Aviva fordert Direct Line heraus: Millionen-Deal in der britischen Versicherungslandschaft
Nach einem turbulenten Start in die Woche als Konkurrenten haben sich Aviva und Direct Line zum Wochenende hin als potenzielle Fusionspartner entpuppt. Nach drei Angeboten von Aviva, von denen das erste erst letzte Woche öffentlich bekannt wurde, einigte sich der Vorstand von Direct Line am Donnerstagabend auf eine Übernahme im Wert von 3,6 Milliarden Pfund durch den größeren Rivalen.
Sollte das Angebot von den Aktionären genehmigt werden, entsteht ein Versicherungskonzern mit einem Wert von 16 Milliarden Pfund, der den britischen Kfz- und Hausversicherungsmarkt mit Anteilen von über 20 bzw. 15 Prozent dominieren wird. Für Aviva, unter der Leitung von CEO Dame Amanda Blanc, ist dies ein bedeutender Erfolg. Blanc hatte zu Beginn ihrer Amtszeit 2020 angekündigt, zügig ihre strategischen Ziele für die FTSE-100-Gruppe zu erreichen, was sie bereits bewiesen hatte, indem sie innerhalb eines Jahres acht nicht-zentrale Unternehmen veräußerte.

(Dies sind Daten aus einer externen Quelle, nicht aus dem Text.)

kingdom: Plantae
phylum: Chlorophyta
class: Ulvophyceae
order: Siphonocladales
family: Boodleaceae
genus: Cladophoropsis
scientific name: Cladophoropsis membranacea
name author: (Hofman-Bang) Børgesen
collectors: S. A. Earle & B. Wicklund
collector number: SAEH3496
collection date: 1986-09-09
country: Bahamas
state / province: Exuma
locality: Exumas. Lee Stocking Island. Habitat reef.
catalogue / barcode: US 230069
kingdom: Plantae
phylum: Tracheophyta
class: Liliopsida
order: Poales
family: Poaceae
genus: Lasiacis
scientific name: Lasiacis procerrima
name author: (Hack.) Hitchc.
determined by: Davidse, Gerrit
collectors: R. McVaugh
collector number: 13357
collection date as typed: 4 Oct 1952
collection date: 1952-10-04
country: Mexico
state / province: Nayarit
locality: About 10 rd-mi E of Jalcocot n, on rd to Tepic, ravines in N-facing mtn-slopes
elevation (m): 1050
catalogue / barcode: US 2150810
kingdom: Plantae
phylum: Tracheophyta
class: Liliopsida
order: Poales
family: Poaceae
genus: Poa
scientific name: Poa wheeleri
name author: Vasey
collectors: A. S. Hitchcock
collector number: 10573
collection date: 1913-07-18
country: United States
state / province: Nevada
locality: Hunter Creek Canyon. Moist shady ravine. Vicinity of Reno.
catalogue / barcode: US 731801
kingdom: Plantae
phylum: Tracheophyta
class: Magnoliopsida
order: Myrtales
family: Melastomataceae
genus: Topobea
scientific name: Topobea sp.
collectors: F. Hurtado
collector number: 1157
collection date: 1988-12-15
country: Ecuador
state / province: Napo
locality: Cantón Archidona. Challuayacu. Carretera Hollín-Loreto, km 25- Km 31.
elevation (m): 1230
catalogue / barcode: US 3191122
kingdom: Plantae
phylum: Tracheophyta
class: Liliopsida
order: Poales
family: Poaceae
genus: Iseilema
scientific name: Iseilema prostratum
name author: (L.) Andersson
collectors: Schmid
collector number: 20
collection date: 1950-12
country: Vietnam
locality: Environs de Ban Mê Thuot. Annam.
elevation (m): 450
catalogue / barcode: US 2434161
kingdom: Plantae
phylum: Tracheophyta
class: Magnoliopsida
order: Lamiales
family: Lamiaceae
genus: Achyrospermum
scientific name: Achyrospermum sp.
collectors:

Diese Direktheit prägte auch die Annäherung an Direct Line – ein Prozess, der nur acht Tage dauerte. Diese Geschwindigkeit ist bezeichnend für Blancs Herangehensweise, bemerkte ein enger Vertrauter des Deals. Gleiches Tempo wurde bei den Verhandlungen beibehalten, die in einem beschleunigten Zeitrahmen einen endgültigen Einigungspreis von 275 Pence je Aktie festlegten.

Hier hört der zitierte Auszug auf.